-- Data records follows --

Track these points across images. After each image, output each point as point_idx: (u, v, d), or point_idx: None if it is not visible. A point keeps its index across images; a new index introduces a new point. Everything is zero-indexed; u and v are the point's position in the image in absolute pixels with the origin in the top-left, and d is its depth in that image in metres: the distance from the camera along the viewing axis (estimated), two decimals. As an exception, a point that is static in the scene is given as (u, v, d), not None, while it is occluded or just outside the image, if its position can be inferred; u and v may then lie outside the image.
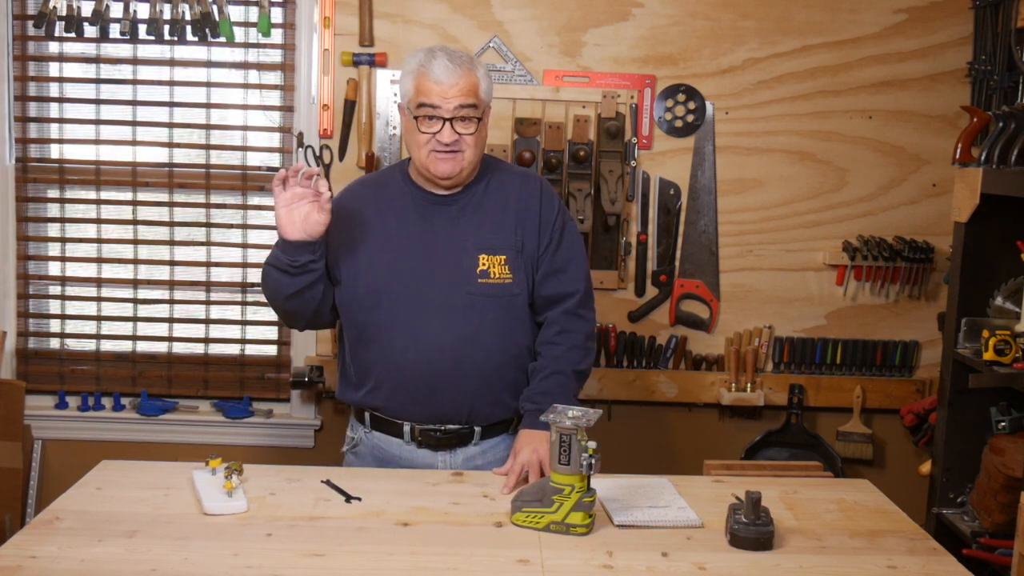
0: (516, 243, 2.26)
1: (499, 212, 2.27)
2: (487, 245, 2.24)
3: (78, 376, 3.40)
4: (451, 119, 2.15)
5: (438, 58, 2.16)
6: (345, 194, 2.37)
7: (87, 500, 1.96)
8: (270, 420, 3.36)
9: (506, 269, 2.24)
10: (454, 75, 2.14)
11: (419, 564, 1.74)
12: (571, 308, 2.30)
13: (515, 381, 2.31)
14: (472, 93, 2.16)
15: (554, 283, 2.30)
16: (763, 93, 3.23)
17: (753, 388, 3.29)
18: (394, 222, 2.26)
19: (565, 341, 2.28)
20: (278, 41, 3.26)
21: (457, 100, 2.14)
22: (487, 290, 2.23)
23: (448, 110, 2.15)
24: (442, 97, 2.14)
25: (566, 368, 2.26)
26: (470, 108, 2.16)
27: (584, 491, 1.87)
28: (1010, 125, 2.47)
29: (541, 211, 2.28)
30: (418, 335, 2.22)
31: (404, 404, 2.27)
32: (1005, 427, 2.57)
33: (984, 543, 2.45)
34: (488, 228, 2.25)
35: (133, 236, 3.35)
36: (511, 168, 2.40)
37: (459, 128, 2.16)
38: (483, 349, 2.23)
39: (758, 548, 1.83)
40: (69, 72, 3.29)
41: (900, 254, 3.23)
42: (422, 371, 2.22)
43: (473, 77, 2.17)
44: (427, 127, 2.17)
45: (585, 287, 2.34)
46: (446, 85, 2.14)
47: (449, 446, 2.30)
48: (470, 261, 2.23)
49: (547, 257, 2.29)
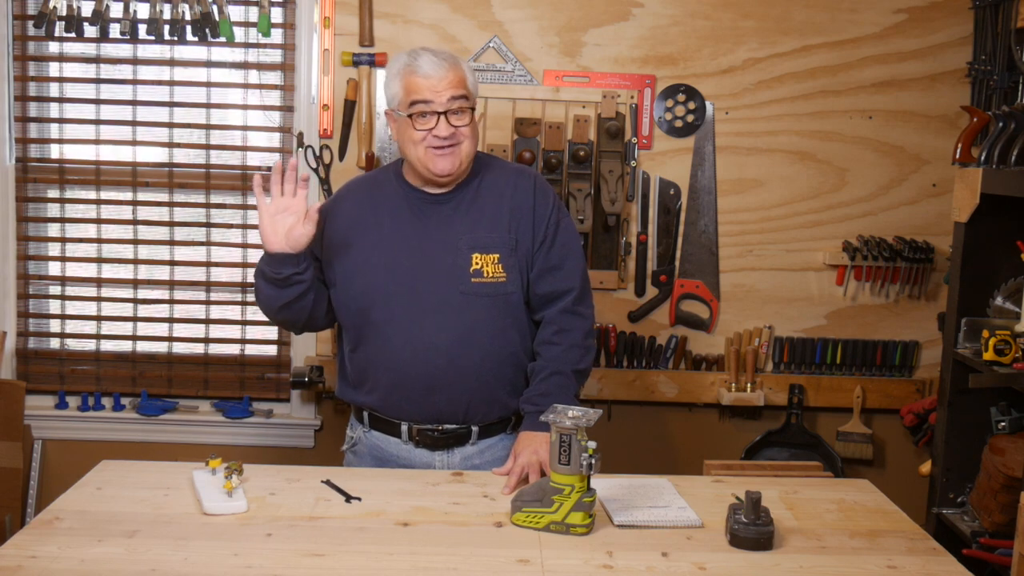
0: (510, 241, 2.25)
1: (493, 210, 2.26)
2: (480, 244, 2.23)
3: (78, 376, 3.40)
4: (445, 112, 2.15)
5: (422, 56, 2.18)
6: (338, 195, 2.37)
7: (87, 500, 1.96)
8: (270, 420, 3.36)
9: (499, 268, 2.24)
10: (441, 68, 2.16)
11: (419, 564, 1.74)
12: (568, 306, 2.29)
13: (512, 380, 2.30)
14: (461, 84, 2.18)
15: (550, 280, 2.29)
16: (763, 93, 3.23)
17: (753, 388, 3.29)
18: (388, 222, 2.26)
19: (564, 340, 2.28)
20: (278, 41, 3.26)
21: (448, 92, 2.15)
22: (480, 289, 2.22)
23: (441, 103, 2.15)
24: (433, 91, 2.15)
25: (565, 368, 2.26)
26: (462, 99, 2.17)
27: (584, 491, 1.87)
28: (1010, 125, 2.47)
29: (535, 207, 2.28)
30: (413, 335, 2.22)
31: (401, 404, 2.27)
32: (1005, 427, 2.57)
33: (984, 543, 2.45)
34: (482, 226, 2.25)
35: (133, 236, 3.35)
36: (505, 165, 2.38)
37: (454, 121, 2.16)
38: (479, 348, 2.23)
39: (758, 548, 1.83)
40: (69, 72, 3.29)
41: (900, 254, 3.23)
42: (418, 371, 2.22)
43: (460, 70, 2.19)
44: (422, 124, 2.16)
45: (581, 284, 2.32)
46: (435, 79, 2.15)
47: (447, 446, 2.30)
48: (463, 260, 2.22)
49: (542, 254, 2.28)
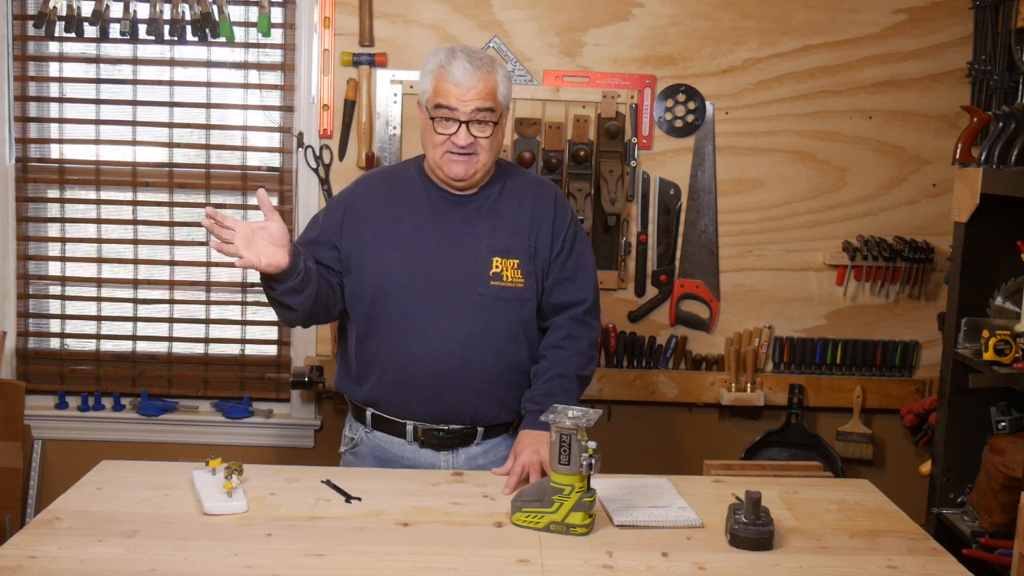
0: (530, 248, 2.26)
1: (514, 216, 2.27)
2: (501, 248, 2.24)
3: (78, 376, 3.40)
4: (467, 122, 2.14)
5: (458, 59, 2.14)
6: (360, 185, 2.35)
7: (87, 500, 1.96)
8: (270, 420, 3.36)
9: (519, 274, 2.24)
10: (472, 77, 2.13)
11: (419, 564, 1.74)
12: (578, 315, 2.31)
13: (518, 385, 2.30)
14: (490, 96, 2.15)
15: (564, 290, 2.30)
16: (763, 93, 3.23)
17: (753, 388, 3.29)
18: (407, 217, 2.26)
19: (571, 346, 2.29)
20: (278, 41, 3.26)
21: (474, 103, 2.13)
22: (499, 292, 2.23)
23: (465, 113, 2.13)
24: (459, 99, 2.13)
25: (569, 372, 2.26)
26: (487, 112, 2.15)
27: (584, 491, 1.87)
28: (1010, 125, 2.46)
29: (555, 219, 2.29)
30: (428, 333, 2.21)
31: (409, 401, 2.26)
32: (1005, 427, 2.57)
33: (984, 543, 2.45)
34: (503, 231, 2.25)
35: (133, 236, 3.35)
36: (526, 174, 2.39)
37: (475, 131, 2.15)
38: (491, 350, 2.23)
39: (758, 548, 1.83)
40: (69, 72, 3.29)
41: (900, 254, 3.23)
42: (430, 369, 2.22)
43: (492, 80, 2.16)
44: (443, 128, 2.16)
45: (594, 296, 2.35)
46: (464, 87, 2.12)
47: (452, 446, 2.30)
48: (483, 262, 2.23)
49: (558, 264, 2.29)
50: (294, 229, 3.29)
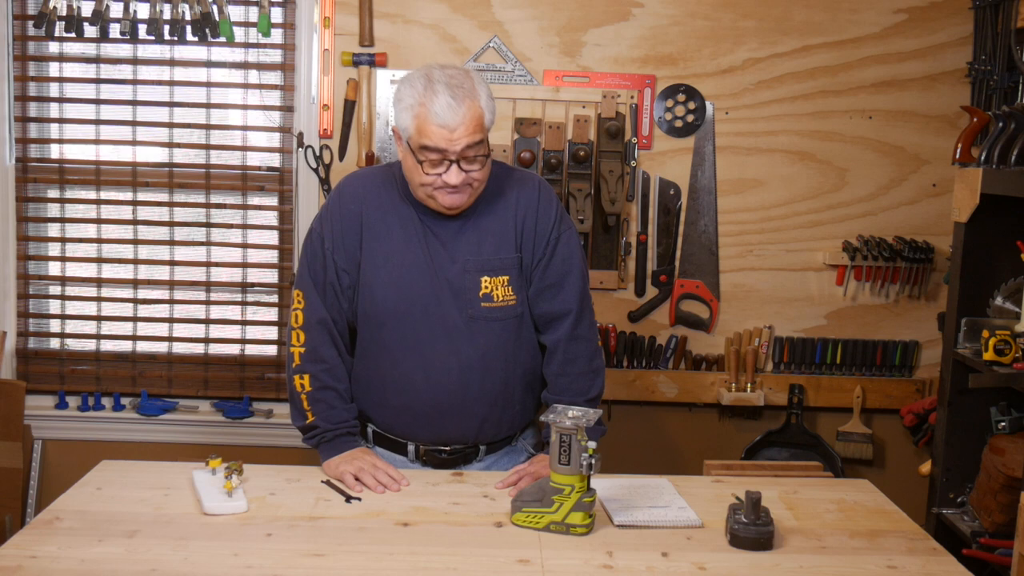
0: (517, 259, 2.17)
1: (499, 225, 2.16)
2: (489, 267, 2.15)
3: (78, 376, 3.40)
4: (458, 160, 2.02)
5: (439, 95, 1.99)
6: (348, 190, 2.22)
7: (87, 500, 1.96)
8: (270, 420, 3.36)
9: (509, 290, 2.16)
10: (458, 114, 1.99)
11: (419, 564, 1.74)
12: (568, 331, 2.21)
13: (522, 399, 2.27)
14: (478, 128, 2.02)
15: (548, 300, 2.21)
16: (763, 93, 3.23)
17: (753, 388, 3.29)
18: (398, 231, 2.16)
19: (570, 371, 2.22)
20: (278, 41, 3.25)
21: (464, 141, 2.01)
22: (491, 314, 2.15)
23: (455, 152, 2.01)
24: (448, 140, 2.00)
25: (578, 400, 2.19)
26: (477, 145, 2.03)
27: (584, 491, 1.87)
28: (1010, 125, 2.46)
29: (537, 223, 2.18)
30: (426, 359, 2.15)
31: (408, 425, 2.23)
32: (1005, 427, 2.57)
33: (984, 543, 2.45)
34: (488, 245, 2.16)
35: (133, 236, 3.35)
36: (510, 172, 2.25)
37: (466, 167, 2.04)
38: (491, 373, 2.18)
39: (758, 548, 1.83)
40: (69, 72, 3.29)
41: (900, 254, 3.23)
42: (430, 396, 2.17)
43: (477, 108, 2.02)
44: (432, 169, 2.04)
45: (579, 304, 2.22)
46: (451, 127, 1.99)
47: (454, 464, 2.26)
48: (471, 283, 2.14)
49: (539, 272, 2.19)
50: (294, 229, 3.30)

-- Data records concluded --

** Aim of the exercise **
Nothing may be altered when you restate the records, but every picture must be dropped.

** Exercise response **
Track these points across images. After each image, output each point as point_idx: (u, v, d), or point_idx: None if it is not visible. A point keeps its index across images; a new index introduces a new point. Everything is zero-indexed; u and v are the point's position in the image in absolute pixels with the origin in the top-left, and d is its depth in that image in metres: the distance from the camera along the viewing axis (estimated), two decimals. As an exception, a point that is static in the scene is given as (u, v, d), not None, while it is occluded or just outside the image, if its position can be inferred; u and v may then lie outside the image.
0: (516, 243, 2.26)
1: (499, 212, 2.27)
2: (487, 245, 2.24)
3: (78, 376, 3.40)
4: (451, 119, 2.15)
5: (438, 58, 2.16)
6: (345, 194, 2.37)
7: (87, 500, 1.96)
8: (270, 420, 3.36)
9: (506, 269, 2.24)
10: (454, 75, 2.14)
11: (419, 564, 1.74)
12: (571, 308, 2.30)
13: (515, 381, 2.31)
14: (472, 93, 2.16)
15: (554, 283, 2.30)
16: (763, 93, 3.23)
17: (753, 388, 3.29)
18: (394, 222, 2.26)
19: (565, 341, 2.28)
20: (278, 41, 3.26)
21: (457, 100, 2.14)
22: (487, 290, 2.23)
23: (448, 110, 2.15)
24: (442, 97, 2.14)
25: (566, 368, 2.26)
26: (470, 108, 2.16)
27: (584, 491, 1.87)
28: (1010, 125, 2.47)
29: (541, 211, 2.28)
30: (418, 335, 2.22)
31: (404, 404, 2.27)
32: (1005, 427, 2.57)
33: (984, 543, 2.45)
34: (488, 228, 2.25)
35: (133, 236, 3.35)
36: (511, 168, 2.40)
37: (459, 128, 2.16)
38: (483, 349, 2.23)
39: (758, 548, 1.83)
40: (69, 72, 3.29)
41: (900, 254, 3.23)
42: (422, 371, 2.22)
43: (473, 77, 2.17)
44: (427, 127, 2.17)
45: (585, 287, 2.34)
46: (446, 85, 2.14)
47: (449, 446, 2.30)
48: (470, 261, 2.23)
49: (547, 257, 2.29)
0: (510, 241, 2.25)
1: (493, 210, 2.26)
2: (480, 244, 2.23)
3: (78, 376, 3.40)
4: (445, 112, 2.15)
5: (422, 56, 2.18)
6: (338, 195, 2.37)
7: (87, 500, 1.96)
8: (270, 420, 3.36)
9: (499, 268, 2.24)
10: (441, 68, 2.16)
11: (419, 564, 1.74)
12: (568, 306, 2.29)
13: (512, 380, 2.30)
14: (461, 84, 2.18)
15: (550, 280, 2.29)
16: (763, 93, 3.23)
17: (753, 388, 3.29)
18: (388, 222, 2.26)
19: (564, 340, 2.28)
20: (278, 41, 3.26)
21: (448, 92, 2.15)
22: (480, 289, 2.22)
23: (441, 103, 2.15)
24: (433, 91, 2.15)
25: (565, 368, 2.26)
26: (462, 99, 2.17)
27: (584, 491, 1.87)
28: (1010, 125, 2.47)
29: (535, 207, 2.28)
30: (413, 335, 2.22)
31: (401, 404, 2.27)
32: (1005, 427, 2.57)
33: (984, 543, 2.45)
34: (482, 226, 2.25)
35: (133, 236, 3.35)
36: (505, 165, 2.38)
37: (454, 121, 2.16)
38: (479, 348, 2.23)
39: (758, 548, 1.83)
40: (69, 72, 3.29)
41: (900, 254, 3.23)
42: (418, 371, 2.22)
43: (460, 70, 2.19)
44: (422, 124, 2.16)
45: (581, 284, 2.32)
46: (435, 79, 2.15)
47: (447, 446, 2.30)
48: (463, 260, 2.22)
49: (542, 254, 2.28)
0: (530, 248, 2.26)
1: (514, 216, 2.27)
2: (501, 248, 2.24)
3: (78, 376, 3.40)
4: (467, 122, 2.14)
5: (458, 59, 2.14)
6: (360, 185, 2.35)
7: (87, 500, 1.96)
8: (270, 420, 3.36)
9: (519, 274, 2.24)
10: (472, 77, 2.13)
11: (419, 564, 1.74)
12: (578, 315, 2.31)
13: (518, 385, 2.30)
14: (490, 96, 2.15)
15: (564, 290, 2.30)
16: (763, 93, 3.23)
17: (753, 388, 3.29)
18: (407, 217, 2.26)
19: (571, 346, 2.29)
20: (278, 41, 3.26)
21: (474, 103, 2.13)
22: (499, 292, 2.23)
23: (465, 113, 2.13)
24: (459, 99, 2.13)
25: (569, 372, 2.26)
26: (487, 112, 2.15)
27: (584, 491, 1.87)
28: (1010, 125, 2.46)
29: (555, 219, 2.29)
30: (428, 333, 2.21)
31: (409, 401, 2.26)
32: (1005, 427, 2.57)
33: (984, 543, 2.45)
34: (503, 231, 2.25)
35: (133, 236, 3.35)
36: (526, 174, 2.39)
37: (475, 131, 2.15)
38: (491, 350, 2.23)
39: (758, 548, 1.83)
40: (69, 72, 3.29)
41: (900, 254, 3.23)
42: (430, 369, 2.22)
43: (492, 80, 2.16)
44: (443, 128, 2.16)
45: (594, 296, 2.35)
46: (464, 87, 2.12)
47: (452, 446, 2.30)
48: (483, 262, 2.23)
49: (558, 264, 2.29)
50: (294, 229, 3.29)
0: (517, 259, 2.17)
1: (499, 225, 2.16)
2: (489, 267, 2.15)
3: (78, 376, 3.40)
4: (458, 160, 2.02)
5: (439, 95, 1.99)
6: (348, 190, 2.22)
7: (87, 500, 1.96)
8: (270, 420, 3.36)
9: (509, 290, 2.16)
10: (458, 114, 1.99)
11: (419, 564, 1.74)
12: (568, 331, 2.21)
13: (522, 399, 2.27)
14: (478, 128, 2.02)
15: (548, 300, 2.21)
16: (763, 93, 3.23)
17: (753, 388, 3.29)
18: (398, 231, 2.16)
19: (570, 371, 2.22)
20: (278, 41, 3.25)
21: (464, 141, 2.01)
22: (491, 314, 2.15)
23: (455, 152, 2.01)
24: (448, 140, 2.00)
25: (578, 400, 2.19)
26: (477, 145, 2.03)
27: (584, 491, 1.87)
28: (1010, 125, 2.46)
29: (537, 223, 2.18)
30: (426, 359, 2.15)
31: (408, 425, 2.23)
32: (1005, 427, 2.57)
33: (984, 543, 2.45)
34: (488, 245, 2.16)
35: (133, 236, 3.35)
36: (510, 172, 2.25)
37: (466, 167, 2.04)
38: (491, 373, 2.18)
39: (758, 548, 1.83)
40: (69, 72, 3.29)
41: (900, 254, 3.23)
42: (430, 396, 2.17)
43: (477, 108, 2.02)
44: (432, 169, 2.04)
45: (579, 304, 2.22)
46: (451, 127, 1.99)
47: (454, 464, 2.26)
48: (471, 283, 2.14)
49: (539, 272, 2.19)
50: (294, 229, 3.30)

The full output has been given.